### Task
Reproduce each of the following lines word for word, keeping every one on its own line.

### Provided information

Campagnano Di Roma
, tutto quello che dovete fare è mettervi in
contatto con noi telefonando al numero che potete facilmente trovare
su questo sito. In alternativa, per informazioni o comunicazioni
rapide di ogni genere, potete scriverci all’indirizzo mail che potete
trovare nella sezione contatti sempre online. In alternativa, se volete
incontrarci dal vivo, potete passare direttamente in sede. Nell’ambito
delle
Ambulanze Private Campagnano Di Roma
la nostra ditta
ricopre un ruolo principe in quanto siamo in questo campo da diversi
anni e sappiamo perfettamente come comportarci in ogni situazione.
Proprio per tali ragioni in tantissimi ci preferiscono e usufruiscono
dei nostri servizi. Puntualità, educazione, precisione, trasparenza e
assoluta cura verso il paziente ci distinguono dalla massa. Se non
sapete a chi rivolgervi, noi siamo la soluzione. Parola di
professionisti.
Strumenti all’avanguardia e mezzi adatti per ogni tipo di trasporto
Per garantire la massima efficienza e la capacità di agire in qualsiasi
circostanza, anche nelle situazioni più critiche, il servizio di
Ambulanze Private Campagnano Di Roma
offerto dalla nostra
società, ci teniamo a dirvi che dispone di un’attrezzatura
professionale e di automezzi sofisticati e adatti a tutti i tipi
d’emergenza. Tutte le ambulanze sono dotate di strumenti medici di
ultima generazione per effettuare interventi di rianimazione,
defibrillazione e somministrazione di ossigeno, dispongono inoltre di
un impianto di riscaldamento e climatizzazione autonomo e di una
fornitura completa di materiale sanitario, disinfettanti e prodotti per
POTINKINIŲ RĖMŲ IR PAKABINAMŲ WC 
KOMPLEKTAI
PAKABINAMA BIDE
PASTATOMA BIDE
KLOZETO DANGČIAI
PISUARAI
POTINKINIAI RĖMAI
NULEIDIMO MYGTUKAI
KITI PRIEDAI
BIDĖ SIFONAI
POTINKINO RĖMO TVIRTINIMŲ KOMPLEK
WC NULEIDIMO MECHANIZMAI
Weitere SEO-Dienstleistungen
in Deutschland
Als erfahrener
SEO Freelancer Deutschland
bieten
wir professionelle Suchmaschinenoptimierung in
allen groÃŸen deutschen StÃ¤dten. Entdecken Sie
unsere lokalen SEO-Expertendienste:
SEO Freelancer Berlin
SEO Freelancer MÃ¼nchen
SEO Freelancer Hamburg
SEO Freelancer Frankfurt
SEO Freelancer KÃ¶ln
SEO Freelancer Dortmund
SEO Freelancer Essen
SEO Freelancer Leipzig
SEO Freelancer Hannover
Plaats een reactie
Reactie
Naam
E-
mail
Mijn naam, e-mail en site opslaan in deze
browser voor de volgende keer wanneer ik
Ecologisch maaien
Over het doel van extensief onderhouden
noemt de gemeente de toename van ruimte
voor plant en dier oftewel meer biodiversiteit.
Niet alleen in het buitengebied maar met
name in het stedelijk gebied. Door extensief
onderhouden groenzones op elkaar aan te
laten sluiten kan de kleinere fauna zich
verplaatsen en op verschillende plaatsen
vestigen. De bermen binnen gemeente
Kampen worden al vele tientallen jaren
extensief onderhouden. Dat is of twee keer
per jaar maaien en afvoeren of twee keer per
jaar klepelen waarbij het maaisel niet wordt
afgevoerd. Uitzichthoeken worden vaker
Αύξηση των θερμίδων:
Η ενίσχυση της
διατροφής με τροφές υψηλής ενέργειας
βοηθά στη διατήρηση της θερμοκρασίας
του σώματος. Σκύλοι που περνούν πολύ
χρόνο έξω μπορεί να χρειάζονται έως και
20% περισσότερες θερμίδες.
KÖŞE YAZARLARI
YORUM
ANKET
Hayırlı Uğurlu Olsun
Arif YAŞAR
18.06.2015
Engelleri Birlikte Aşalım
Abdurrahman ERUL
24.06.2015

### Solution for this exercise
Campagnano Di Roma
, tutto quello che dovete fare è mettervi in
contatto con noi telefonando al numero che potete facilmente trovare
su questo sito. In alternativa, per informazioni o comunicazioni
rapide di ogni genere, potete scriverci all’indirizzo mail che potete
trovare nella sezione contatti sempre online. In alternativa, se volete
incontrarci dal vivo, potete passare direttamente in sede. Nell’ambito
delle
Ambulanze Private Campagnano Di Roma
la nostra ditta
ricopre un ruolo principe in quanto siamo in questo campo da diversi
anni e sappiamo perfettamente come comportarci in ogni situazione.
Proprio per tali ragioni in tantissimi ci preferiscono e usufruiscono
dei nostri servizi. Puntualità, educazione, precisione, trasparenza e
assoluta cura verso il paziente ci distinguono dalla massa. Se non
sapete a chi rivolgervi, noi siamo la soluzione. Parola di
professionisti.
Strumenti all’avanguardia e mezzi adatti per ogni tipo di trasporto
Per garantire la massima efficienza e la capacità di agire in qualsiasi
circostanza, anche nelle situazioni più critiche, il servizio di
Ambulanze Private Campagnano Di Roma
offerto dalla nostra
società, ci teniamo a dirvi che dispone di un’attrezzatura
professionale e di automezzi sofisticati e adatti a tutti i tipi
d’emergenza. Tutte le ambulanze sono dotate di strumenti medici di
ultima generazione per effettuare interventi di rianimazione,
defibrillazione e somministrazione di ossigeno, dispongono inoltre di
un impianto di riscaldamento e climatizzazione autonomo e di una
fornitura completa di materiale sanitario, disinfettanti e prodotti per
POTINKINIŲ RĖMŲ IR PAKABINAMŲ WC 
KOMPLEKTAI
PAKABINAMA BIDE
PASTATOMA BIDE
KLOZETO DANGČIAI
PISUARAI
POTINKINIAI RĖMAI
NULEIDIMO MYGTUKAI
KITI PRIEDAI
BIDĖ SIFONAI
POTINKINO RĖMO TVIRTINIMŲ KOMPLEK
WC NULEIDIMO MECHANIZMAI
Weitere SEO-Dienstleistungen
in Deutschland
Als erfahrener
SEO Freelancer Deutschland
bieten
wir professionelle Suchmaschinenoptimierung in
allen groÃŸen deutschen StÃ¤dten. Entdecken Sie
unsere lokalen SEO-Expertendienste:
SEO Freelancer Berlin
SEO Freelancer MÃ¼nchen
SEO Freelancer Hamburg
SEO Freelancer Frankfurt
SEO Freelancer KÃ¶ln
SEO Freelancer Dortmund
SEO Freelancer Essen
SEO Freelancer Leipzig
SEO Freelancer Hannover
Plaats een reactie
Reactie
Naam
E-
mail
Mijn naam, e-mail en site opslaan in deze
browser voor de volgende keer wanneer ik
Ecologisch maaien
Over het doel van extensief onderhouden
noemt de gemeente de toename van ruimte
voor plant en dier oftewel meer biodiversiteit.
Niet alleen in het buitengebied maar met
name in het stedelijk gebied. Door extensief
onderhouden groenzones op elkaar aan te
laten sluiten kan de kleinere fauna zich
verplaatsen en op verschillende plaatsen
vestigen. De bermen binnen gemeente
Kampen worden al vele tientallen jaren
extensief onderhouden. Dat is of twee keer
per jaar maaien en afvoeren of twee keer per
jaar klepelen waarbij het maaisel niet wordt
afgevoerd. Uitzichthoeken worden vaker
Αύξηση των θερμίδων:
Η ενίσχυση της
διατροφής με τροφές υψηλής ενέργειας
βοηθά στη διατήρηση της θερμοκρασίας
του σώματος. Σκύλοι που περνούν πολύ
χρόνο έξω μπορεί να χρειάζονται έως και
20% περισσότερες θερμίδες.
KÖŞE YAZARLARI
YORUM
ANKET
Hayırlı Uğurlu Olsun
Arif YAŞAR
18.06.2015
Engelleri Birlikte Aşalım
Abdurrahman ERUL
24.06.2015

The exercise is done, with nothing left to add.